The time came and I headed back stage to get fitted with my microphone. I prepared to take the stage. I’m not a praying woman, but started seeking comfort in talking with important relatives that had passed, asking for them to channel their humor, charm, and wit through me while I was on stage. I did a couple of power poses and I’m sure, looked like an insane person…but I didn’t care. I wasn’t ready. Nothing you can possibly do ever makes you ready to speak so candidly in front of a live audience of 500 people, and a numerous amount more streaming from all corners of the earth. Nothing really prepares you for the adrenaline rush of hitting every single line while doing so attempting to sound natural. Nothing prepares you for knowing if a crowd will laugh at your jokes, or knowing when to pause when they laugh at things you didn’t even think would be funny. Nothing prepares you for how you’ll react when you forget an entire portion of your talk, so you pretend that you didn’t, you repeat a line, and you wrap it up, apparently effortlessly, while you’re actually panicking inside. Most of all, nothing prepares you for the amount of relief, pride, and humility you encounter when you walk off the stage after bearing witness to a crowd erupting in applause, your family, your friends, your biggest friends, providing you with a standing ovation for your efforts.

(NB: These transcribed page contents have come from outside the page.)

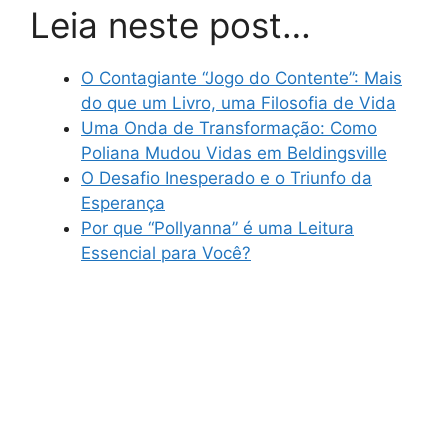
Leia neste post…
O Contagiante “Jogo do Contente”: Mais
do que um Livro, uma Filosofia de Vida
Uma Onda de Transformação: Como
Poliana Mudou Vidas em Beldingsville
O Desafio Inesperado e o Triunfo da
Esperança
Por que “Pollyanna” é uma Leitura
Essencial para Você?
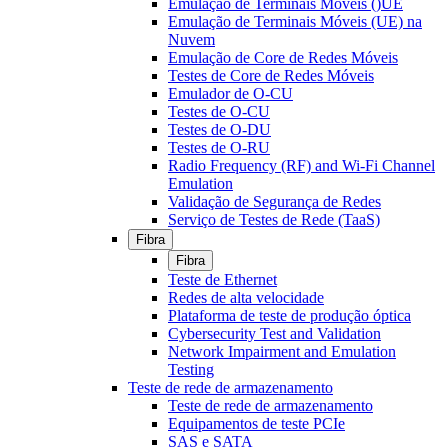
Emulação de Terminais Móveis ()UE
Emulação de Terminais Móveis (UE) na
Nuvem
Emulação de Core de Redes Móveis
Testes de Core de Redes Móveis
Emulador de O-CU
Testes de O-CU
Testes de O-DU
Testes de O-RU
Radio Frequency (RF) and Wi-Fi Channel
Emulation
Validação de Segurança de Redes
Serviço de Testes de Rede (TaaS)
Fibra
Fibra
Teste de Ethernet
Redes de alta velocidade
Plataforma de teste de produção óptica
Cybersecurity Test and Validation
Network Impairment and Emulation
Testing
Teste de rede de armazenamento
Teste de rede de armazenamento
Equipamentos de teste PCIe
SAS e SATA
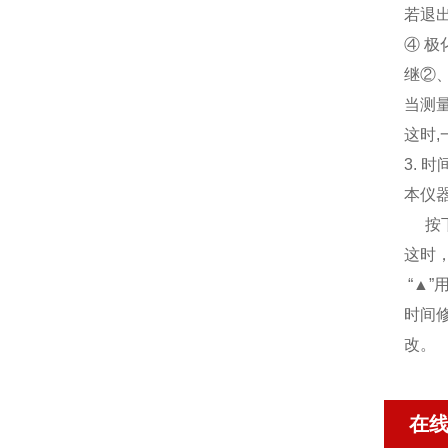
若退
④ 极
继②
当测
这时
3. 
本仪
按
这时，
“▲”
时间
改。
在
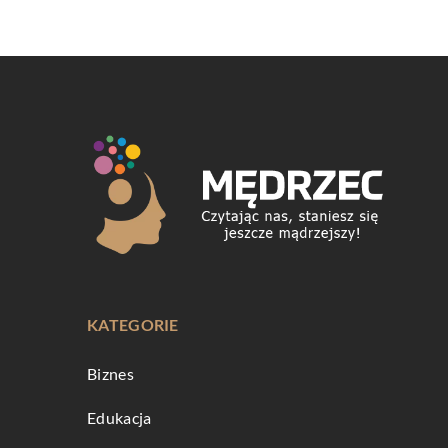
KATEGORIE
Biznes
Edukacja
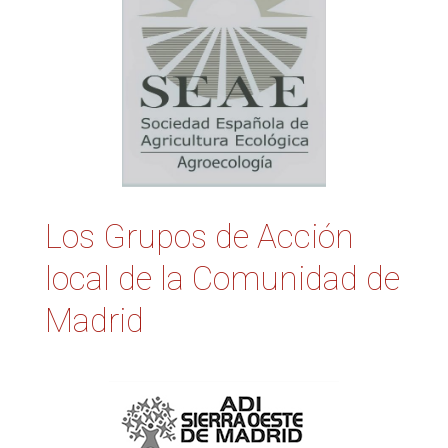
Los Grupos de Acción
local de la Comunidad de
Madrid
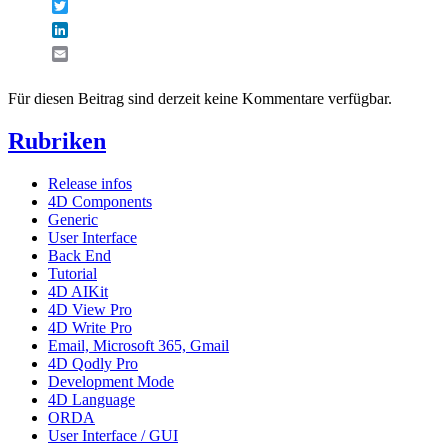
Twitter
LinkedIn
Email
Für diesen Beitrag sind derzeit keine Kommentare verfügbar.
Rubriken
Release infos
4D Components
Generic
User Interface
Back End
Tutorial
4D AIKit
4D View Pro
4D Write Pro
Email, Microsoft 365, Gmail
4D Qodly Pro
Development Mode
4D Language
ORDA
User Interface / GUI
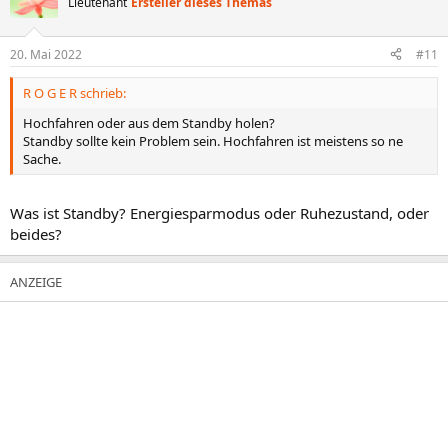
Lieutenant
Ersteller dieses Themas
20. Mai 2022
#11
R O G E R schrieb:
Hochfahren oder aus dem Standby holen?
Standby sollte kein Problem sein. Hochfahren ist meistens so ne
Sache.
Was ist Standby? Energiesparmodus oder Ruhezustand, oder
beides?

The whole experience was both isolating, and uniting. Isolating in that I spent countless hours preparing, sacrificing social experiences, pouring my heart into a conversation that so importantly unites people in the idea that we’re all in this together. I am proud to share my talk with you and hope that you’ll gain insight you didn’t have before.
Wow! The only thing better than witnessing your speech live is getting the inside look to the process you share in this post. I love the energy in your words that made me feel like I was right there with your nerves, fears, excitement, and exhilaration. When I kept asking you questions about the process, this inside look was what I was craving. Thanks for sharing this.
I really enjoyed your talk. It was engaging and entertaining. I am so proud of you. Pam Stanek
Keegan, you did a wonderful job and your extensive preparation was evident. I’m glad you were able to cross that one off your bucket list, I can’t even imagine the nerves! I remember talking to you after you saw the Adlers at NETA17 and how much their story struck you, it was fantastic that you were able to use your own experiences to spread this message of helping kids to navigate social media. Oh, and I love that Lydia Kang was one of the people who helped you, the kids love her books!